When Latis meets prospective buyers, she looks at their driver’s license and has found that many people link their purchases to a specific date or milestone such as birthdays, anniversaries, graduations events and the like. She then personalizes the delivery with something inside or outside the car such as a bow, balloons, stuffed animals, a cake or a card.

“It’s a little bit of an extra touch to it,” said Latis. “Every delivery for me is like the customer’s journey. For salespeople, they may be selling cars (several times) per month, but for the average customer it’s once every five years, maybe once every 10 years.”

When it comes to servicing their vehicles, some people find that an extremely unpleasant experience because even if they are doing it at scheduled intervals, the dealership may be selling something they don’t want or need. Moreover, when the warranty extends they feel vulnerable.

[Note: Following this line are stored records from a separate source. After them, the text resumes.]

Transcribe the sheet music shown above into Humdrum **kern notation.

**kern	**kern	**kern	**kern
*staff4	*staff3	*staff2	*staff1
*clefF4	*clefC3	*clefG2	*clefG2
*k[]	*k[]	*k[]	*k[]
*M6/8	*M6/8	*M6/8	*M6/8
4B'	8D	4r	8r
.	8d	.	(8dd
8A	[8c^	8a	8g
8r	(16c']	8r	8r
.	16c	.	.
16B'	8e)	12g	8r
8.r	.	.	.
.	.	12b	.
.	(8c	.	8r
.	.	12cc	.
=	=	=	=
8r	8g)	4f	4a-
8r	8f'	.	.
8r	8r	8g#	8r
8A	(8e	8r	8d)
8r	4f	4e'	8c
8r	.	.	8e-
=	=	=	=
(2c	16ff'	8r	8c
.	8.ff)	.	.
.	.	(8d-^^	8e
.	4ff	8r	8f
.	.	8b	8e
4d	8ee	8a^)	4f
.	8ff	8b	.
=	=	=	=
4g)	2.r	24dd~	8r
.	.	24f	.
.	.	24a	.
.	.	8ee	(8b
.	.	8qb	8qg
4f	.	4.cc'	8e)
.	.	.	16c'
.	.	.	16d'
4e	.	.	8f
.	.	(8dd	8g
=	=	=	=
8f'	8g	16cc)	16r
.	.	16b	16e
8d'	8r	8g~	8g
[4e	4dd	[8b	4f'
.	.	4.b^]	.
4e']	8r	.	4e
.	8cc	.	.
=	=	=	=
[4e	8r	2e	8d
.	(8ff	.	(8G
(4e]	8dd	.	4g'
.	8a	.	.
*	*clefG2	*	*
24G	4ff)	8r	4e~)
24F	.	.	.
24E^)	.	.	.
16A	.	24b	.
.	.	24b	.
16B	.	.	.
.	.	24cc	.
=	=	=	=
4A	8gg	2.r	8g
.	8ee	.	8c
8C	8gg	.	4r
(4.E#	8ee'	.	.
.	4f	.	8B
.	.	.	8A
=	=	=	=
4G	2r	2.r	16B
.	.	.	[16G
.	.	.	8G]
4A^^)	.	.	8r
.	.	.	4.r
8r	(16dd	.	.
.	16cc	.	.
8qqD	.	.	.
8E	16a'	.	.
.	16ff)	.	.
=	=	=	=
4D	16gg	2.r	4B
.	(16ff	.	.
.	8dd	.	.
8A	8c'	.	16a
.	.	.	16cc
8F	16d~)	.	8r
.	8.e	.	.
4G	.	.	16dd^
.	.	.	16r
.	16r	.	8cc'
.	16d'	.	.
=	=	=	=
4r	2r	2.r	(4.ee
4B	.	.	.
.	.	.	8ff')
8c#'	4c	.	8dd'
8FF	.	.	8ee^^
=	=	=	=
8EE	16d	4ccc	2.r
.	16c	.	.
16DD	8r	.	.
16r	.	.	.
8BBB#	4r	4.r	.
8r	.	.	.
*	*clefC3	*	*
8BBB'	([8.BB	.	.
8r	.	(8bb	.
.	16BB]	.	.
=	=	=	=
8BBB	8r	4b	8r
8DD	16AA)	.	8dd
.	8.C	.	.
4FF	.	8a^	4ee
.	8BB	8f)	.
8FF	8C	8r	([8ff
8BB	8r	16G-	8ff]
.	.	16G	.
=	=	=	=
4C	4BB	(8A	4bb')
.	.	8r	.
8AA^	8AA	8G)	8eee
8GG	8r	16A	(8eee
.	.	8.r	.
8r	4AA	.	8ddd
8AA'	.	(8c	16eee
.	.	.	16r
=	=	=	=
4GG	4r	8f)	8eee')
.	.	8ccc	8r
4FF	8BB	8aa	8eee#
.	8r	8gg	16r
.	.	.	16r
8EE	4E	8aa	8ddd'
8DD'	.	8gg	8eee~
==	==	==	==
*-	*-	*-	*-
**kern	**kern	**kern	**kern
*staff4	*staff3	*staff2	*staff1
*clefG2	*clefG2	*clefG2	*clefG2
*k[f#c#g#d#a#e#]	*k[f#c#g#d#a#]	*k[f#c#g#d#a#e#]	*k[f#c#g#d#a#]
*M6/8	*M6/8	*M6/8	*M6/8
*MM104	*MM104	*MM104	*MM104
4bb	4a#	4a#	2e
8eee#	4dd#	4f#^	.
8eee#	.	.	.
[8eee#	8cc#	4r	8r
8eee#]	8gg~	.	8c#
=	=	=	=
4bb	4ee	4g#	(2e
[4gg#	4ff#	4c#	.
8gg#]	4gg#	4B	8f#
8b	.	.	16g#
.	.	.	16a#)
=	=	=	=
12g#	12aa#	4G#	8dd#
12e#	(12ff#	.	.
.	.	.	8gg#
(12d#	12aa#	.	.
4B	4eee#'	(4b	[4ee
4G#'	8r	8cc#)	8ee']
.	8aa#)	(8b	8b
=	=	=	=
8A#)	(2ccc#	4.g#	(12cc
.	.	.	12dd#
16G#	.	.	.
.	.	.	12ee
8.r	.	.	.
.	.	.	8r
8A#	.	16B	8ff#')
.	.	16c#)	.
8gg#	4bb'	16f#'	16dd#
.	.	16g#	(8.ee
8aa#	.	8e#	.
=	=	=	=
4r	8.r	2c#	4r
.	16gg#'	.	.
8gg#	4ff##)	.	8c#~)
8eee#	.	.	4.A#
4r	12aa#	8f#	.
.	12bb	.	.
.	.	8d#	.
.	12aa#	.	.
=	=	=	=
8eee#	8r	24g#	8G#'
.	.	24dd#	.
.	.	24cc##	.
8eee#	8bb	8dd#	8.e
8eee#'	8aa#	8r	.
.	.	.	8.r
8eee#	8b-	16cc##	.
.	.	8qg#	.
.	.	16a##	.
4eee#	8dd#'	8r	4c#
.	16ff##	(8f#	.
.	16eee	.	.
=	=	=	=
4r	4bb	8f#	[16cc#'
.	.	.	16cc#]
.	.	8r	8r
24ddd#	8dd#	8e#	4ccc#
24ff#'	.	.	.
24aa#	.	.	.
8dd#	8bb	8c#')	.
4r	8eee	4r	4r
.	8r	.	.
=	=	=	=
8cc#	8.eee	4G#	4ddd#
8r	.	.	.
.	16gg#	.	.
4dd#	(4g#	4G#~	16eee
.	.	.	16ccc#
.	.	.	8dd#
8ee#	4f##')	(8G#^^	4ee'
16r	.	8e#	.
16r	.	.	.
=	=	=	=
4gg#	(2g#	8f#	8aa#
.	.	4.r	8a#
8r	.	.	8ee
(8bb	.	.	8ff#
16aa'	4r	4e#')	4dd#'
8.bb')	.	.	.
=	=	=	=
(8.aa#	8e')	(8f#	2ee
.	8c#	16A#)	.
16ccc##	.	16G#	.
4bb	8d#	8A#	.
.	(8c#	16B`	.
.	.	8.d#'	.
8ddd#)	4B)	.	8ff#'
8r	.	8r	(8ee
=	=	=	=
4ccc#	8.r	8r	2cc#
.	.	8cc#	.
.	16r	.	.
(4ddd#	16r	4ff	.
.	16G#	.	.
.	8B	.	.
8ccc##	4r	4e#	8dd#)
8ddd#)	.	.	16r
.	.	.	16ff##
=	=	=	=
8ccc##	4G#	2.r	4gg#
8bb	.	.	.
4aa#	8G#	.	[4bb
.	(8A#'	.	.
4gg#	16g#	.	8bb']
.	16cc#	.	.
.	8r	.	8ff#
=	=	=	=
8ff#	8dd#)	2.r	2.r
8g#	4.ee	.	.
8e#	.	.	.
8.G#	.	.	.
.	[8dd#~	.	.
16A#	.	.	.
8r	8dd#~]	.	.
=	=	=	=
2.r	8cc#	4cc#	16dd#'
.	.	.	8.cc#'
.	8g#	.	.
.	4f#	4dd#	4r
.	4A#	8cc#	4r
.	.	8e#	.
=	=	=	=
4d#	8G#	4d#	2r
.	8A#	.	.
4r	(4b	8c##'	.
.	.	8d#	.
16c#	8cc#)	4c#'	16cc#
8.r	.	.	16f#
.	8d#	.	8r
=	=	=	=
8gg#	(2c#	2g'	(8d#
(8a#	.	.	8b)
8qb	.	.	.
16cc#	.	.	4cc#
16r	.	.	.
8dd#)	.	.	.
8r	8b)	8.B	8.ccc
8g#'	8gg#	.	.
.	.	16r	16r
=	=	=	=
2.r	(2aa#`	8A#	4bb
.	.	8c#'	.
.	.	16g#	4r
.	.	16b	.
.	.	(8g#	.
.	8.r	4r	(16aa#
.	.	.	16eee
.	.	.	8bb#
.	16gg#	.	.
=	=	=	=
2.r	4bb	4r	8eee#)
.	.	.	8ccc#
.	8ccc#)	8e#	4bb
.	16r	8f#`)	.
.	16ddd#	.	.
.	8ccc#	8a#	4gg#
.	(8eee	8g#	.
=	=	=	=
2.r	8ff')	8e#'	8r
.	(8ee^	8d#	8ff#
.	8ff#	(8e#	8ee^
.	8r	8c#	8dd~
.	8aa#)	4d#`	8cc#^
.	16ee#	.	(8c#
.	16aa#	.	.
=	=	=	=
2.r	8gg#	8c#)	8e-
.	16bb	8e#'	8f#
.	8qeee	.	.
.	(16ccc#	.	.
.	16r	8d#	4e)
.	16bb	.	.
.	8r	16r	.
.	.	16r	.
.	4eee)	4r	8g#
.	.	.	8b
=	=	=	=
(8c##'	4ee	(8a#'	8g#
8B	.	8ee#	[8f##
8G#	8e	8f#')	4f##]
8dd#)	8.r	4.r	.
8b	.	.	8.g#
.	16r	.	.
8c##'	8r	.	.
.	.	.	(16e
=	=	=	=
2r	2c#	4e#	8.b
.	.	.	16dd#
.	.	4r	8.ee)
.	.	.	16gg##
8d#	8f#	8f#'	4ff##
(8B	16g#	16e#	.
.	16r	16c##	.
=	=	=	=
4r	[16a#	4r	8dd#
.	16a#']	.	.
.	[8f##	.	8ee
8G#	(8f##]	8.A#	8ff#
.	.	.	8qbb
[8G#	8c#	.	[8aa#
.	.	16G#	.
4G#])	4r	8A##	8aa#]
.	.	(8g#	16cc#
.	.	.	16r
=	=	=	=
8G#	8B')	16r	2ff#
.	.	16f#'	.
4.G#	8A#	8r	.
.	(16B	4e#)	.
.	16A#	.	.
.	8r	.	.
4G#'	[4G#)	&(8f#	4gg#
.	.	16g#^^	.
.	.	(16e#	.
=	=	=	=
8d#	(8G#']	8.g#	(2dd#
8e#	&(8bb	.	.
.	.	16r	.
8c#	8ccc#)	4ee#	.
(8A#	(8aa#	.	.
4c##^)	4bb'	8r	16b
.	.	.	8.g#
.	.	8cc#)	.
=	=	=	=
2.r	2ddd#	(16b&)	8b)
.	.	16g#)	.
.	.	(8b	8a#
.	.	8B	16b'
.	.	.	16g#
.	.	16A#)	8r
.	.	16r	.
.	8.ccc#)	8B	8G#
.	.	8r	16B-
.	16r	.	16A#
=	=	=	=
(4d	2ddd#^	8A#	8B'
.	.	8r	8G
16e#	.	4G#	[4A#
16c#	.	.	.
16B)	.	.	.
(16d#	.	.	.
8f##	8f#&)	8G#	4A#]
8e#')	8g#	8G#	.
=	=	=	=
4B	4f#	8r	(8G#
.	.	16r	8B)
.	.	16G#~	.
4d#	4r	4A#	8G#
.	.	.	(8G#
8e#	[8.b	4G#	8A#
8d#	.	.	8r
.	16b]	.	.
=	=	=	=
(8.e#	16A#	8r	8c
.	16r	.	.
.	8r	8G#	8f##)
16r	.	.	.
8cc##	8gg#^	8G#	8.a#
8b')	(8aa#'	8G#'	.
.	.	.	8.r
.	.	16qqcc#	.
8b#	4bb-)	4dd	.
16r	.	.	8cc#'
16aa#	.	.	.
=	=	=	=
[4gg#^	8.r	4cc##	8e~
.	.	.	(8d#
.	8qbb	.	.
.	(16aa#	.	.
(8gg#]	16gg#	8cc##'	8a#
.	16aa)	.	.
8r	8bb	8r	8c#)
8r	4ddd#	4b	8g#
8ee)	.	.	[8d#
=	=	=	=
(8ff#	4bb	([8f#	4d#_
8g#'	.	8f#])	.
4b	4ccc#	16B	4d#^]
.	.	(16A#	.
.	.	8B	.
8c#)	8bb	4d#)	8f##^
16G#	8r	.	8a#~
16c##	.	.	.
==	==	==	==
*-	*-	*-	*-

“This is where dealerships lose customers because customers feel like they are being upsold,” said Khan. “You have to think about lifetime customer value. There’s good reasons for (consumers) to stay in dealerships, but the idea people are feeling they are being upsold for no good reason, that’s going to lead to defection.”

CDK Global recently launched an e-book called Five Service Features To Invest In Now. The book notes when it comes to transparent service pricing, 45 per cent of consumers want a guaranteed lowest price, a detailed invoice of all the fees, and real-time cost updates on vehicle repairs.

So is the industry doing everything it can to make the consumer experience more enjoyable?

“There’s definitely improvement, there’s a lot more professionalism, and one of the things that is helping this trend is consolidation,” said Khan. “The smaller groups are being merged into larger groups, and those larger groups are being run like a very efficient corporation that makes sure they are providing a really great customer experience because they know that’s how they keep customers and how they win new customers.”